=== Exercises ===
- A) In the apax data pipeline page, reproduce the lines from "r_max (float) –" to "matrix and origin.", replacing "neighbor" with "adjacency".
- B) Using the apax data pipeline page, explain in one to three sentences what get_shrink_wrapped_cell bases its result on and what it gives back.

=== Text provided ===
····················
Data Pipeline¶
apax.data
- apax.data.preprocessing.compute_nl(positions, box, r_max)[source]¶
Computes the neighbor list for a single structure. For periodic systems, positions are assumed to be in fractional coordinates.
- Parameters:
positions (np.ndarray) – Positions of atoms.
box (np.ndarray) – Simulation box dimensions.
r_max (float) – Maximum interaction radius.
- Returns:
Tuple containing neighbor indices array and offsets array.
- Return type:
Tuple[np.ndarray, np.ndarray]
- apax.data.preprocessing.get_shrink_wrapped_cell(positions)[source]¶
Get the shrink-wrapped simulation cell based on atomic positions.
- Parameters:
positions (np.ndarray) – Atomic positions.
- Returns:
Tuple containing the shrink-wrapped cell matrix and origin.
- Return type:
Tuple[np.ndarray, np.ndarray]
- apax.data.preprocessing.prefetch_to_single_device(iterator, size: int, data_sharding=None)[source]¶
inspired by https://flax.readthedocs.io/en/latest/_modules/flax/jax_utils.html#prefetch_to_device
- apax.data.initialization.load_data_files(data_config)[source]¶
Load data files for training and validation.
- Parameters:
data_config (object) – Data configuration object.
- Returns:
Tuple containing list of ase.Atoms objects for training and validation.
····················
=== Record extracts ===
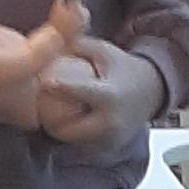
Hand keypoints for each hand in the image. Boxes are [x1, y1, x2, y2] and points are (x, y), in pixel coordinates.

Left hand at [35, 34, 161, 163]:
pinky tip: (64, 121)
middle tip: (40, 105)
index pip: (80, 92)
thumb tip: (46, 40)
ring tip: (49, 113)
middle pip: (69, 128)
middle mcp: (110, 122)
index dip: (60, 87)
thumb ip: (74, 45)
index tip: (43, 82)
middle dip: (50, 118)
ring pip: (72, 140)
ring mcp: (109, 139)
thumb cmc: (119, 67)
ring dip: (58, 127)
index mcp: (109, 95)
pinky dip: (71, 133)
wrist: (148, 92)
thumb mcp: (100, 50)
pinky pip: (81, 145)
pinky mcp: (108, 148)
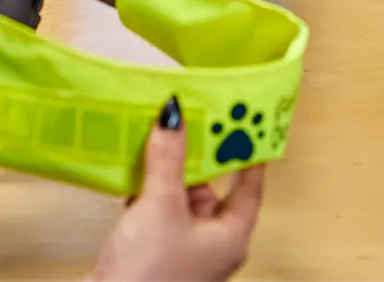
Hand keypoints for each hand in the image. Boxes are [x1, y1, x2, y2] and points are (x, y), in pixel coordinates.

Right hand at [88, 97, 262, 281]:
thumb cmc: (150, 270)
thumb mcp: (161, 204)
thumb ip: (169, 158)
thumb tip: (175, 116)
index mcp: (230, 236)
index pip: (249, 187)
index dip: (247, 156)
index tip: (244, 124)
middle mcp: (212, 245)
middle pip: (212, 191)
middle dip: (198, 158)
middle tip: (193, 120)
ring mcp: (183, 251)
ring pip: (181, 201)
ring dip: (169, 173)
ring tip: (159, 136)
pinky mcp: (155, 253)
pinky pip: (158, 213)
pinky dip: (149, 191)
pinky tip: (134, 171)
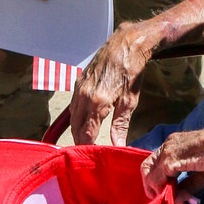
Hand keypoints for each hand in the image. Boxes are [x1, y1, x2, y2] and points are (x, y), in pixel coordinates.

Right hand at [71, 21, 156, 144]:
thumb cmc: (131, 72)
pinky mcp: (78, 82)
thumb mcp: (130, 100)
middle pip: (76, 128)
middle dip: (81, 142)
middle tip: (90, 153)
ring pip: (72, 117)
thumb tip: (118, 146)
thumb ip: (120, 125)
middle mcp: (83, 97)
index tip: (92, 159)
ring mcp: (78, 88)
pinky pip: (73, 105)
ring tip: (88, 140)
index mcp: (97, 103)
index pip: (86, 134)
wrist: (126, 44)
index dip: (88, 148)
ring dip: (78, 130)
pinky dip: (77, 116)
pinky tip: (85, 121)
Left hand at [141, 124, 203, 203]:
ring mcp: (169, 152)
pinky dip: (160, 189)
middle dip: (149, 184)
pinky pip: (158, 178)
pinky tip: (169, 196)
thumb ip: (188, 186)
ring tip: (163, 198)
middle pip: (146, 166)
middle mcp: (168, 145)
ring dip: (154, 187)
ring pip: (149, 172)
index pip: (155, 162)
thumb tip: (178, 201)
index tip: (161, 192)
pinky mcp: (172, 160)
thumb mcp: (202, 172)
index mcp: (174, 144)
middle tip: (157, 197)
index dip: (155, 178)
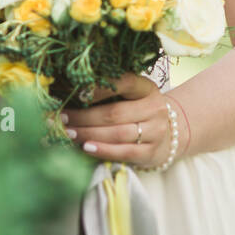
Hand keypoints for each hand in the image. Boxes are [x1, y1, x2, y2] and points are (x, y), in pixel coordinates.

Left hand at [60, 72, 187, 166]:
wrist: (171, 135)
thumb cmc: (141, 112)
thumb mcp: (133, 97)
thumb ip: (112, 93)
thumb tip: (74, 92)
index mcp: (147, 88)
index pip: (125, 82)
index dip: (100, 87)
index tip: (77, 92)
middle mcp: (154, 108)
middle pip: (114, 113)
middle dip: (84, 116)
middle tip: (63, 118)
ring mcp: (155, 131)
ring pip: (117, 133)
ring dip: (89, 134)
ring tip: (68, 133)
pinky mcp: (151, 152)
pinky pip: (124, 152)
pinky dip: (103, 150)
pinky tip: (86, 148)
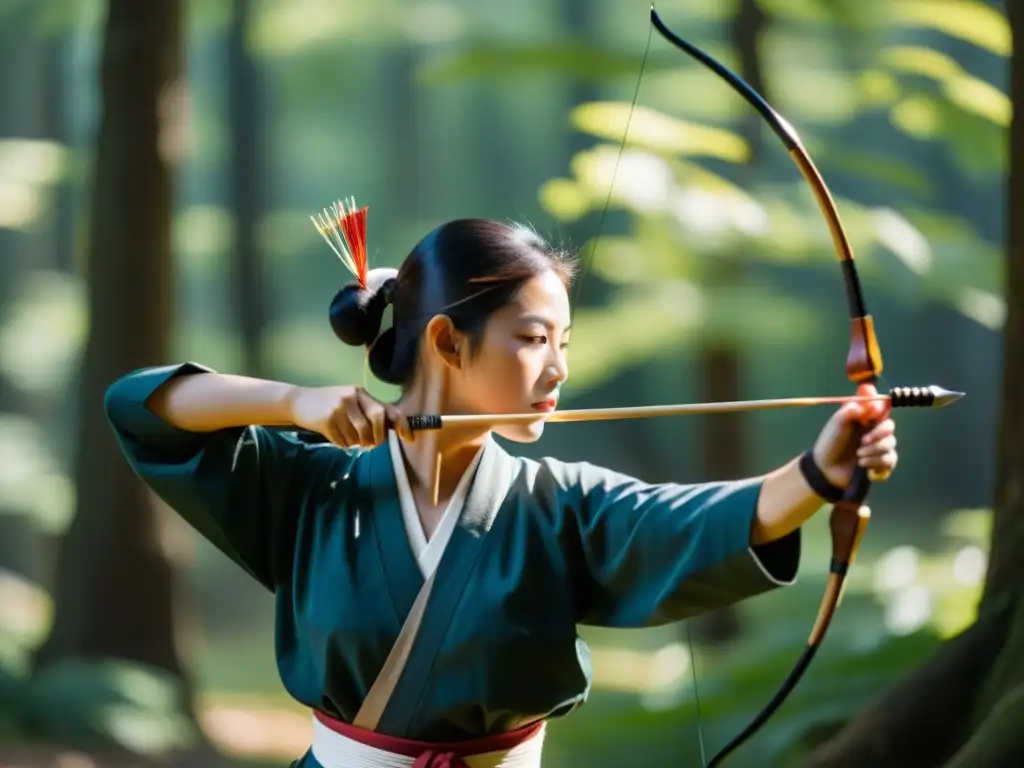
····················
=== Answers for each item ===
- A)
r_max (float) – Maximum interaction radius.
- Returns:
Tuple containing adjacency indices array and offsets array.
- Return type:
Tuple[np.ndarray, np.ndarray]
- apax.data.preprocessing.get_shrink_wrapped_cell(positions)[source]¶
Get the shrink-wrapped simulation cell based on atomic positions.
- Parameters:
positions (np.ndarray) – Atomic positions.
- Returns:
Tuple containing the shrink-wrapped cell matrix and origin.

- B) get_shrink_wrapped_cell bases the shrink-wrapped simulation cell on the atomic positions, which are passed in as the positions array. It returns a tuple with the shrink-wrapped cell matrix and the origin.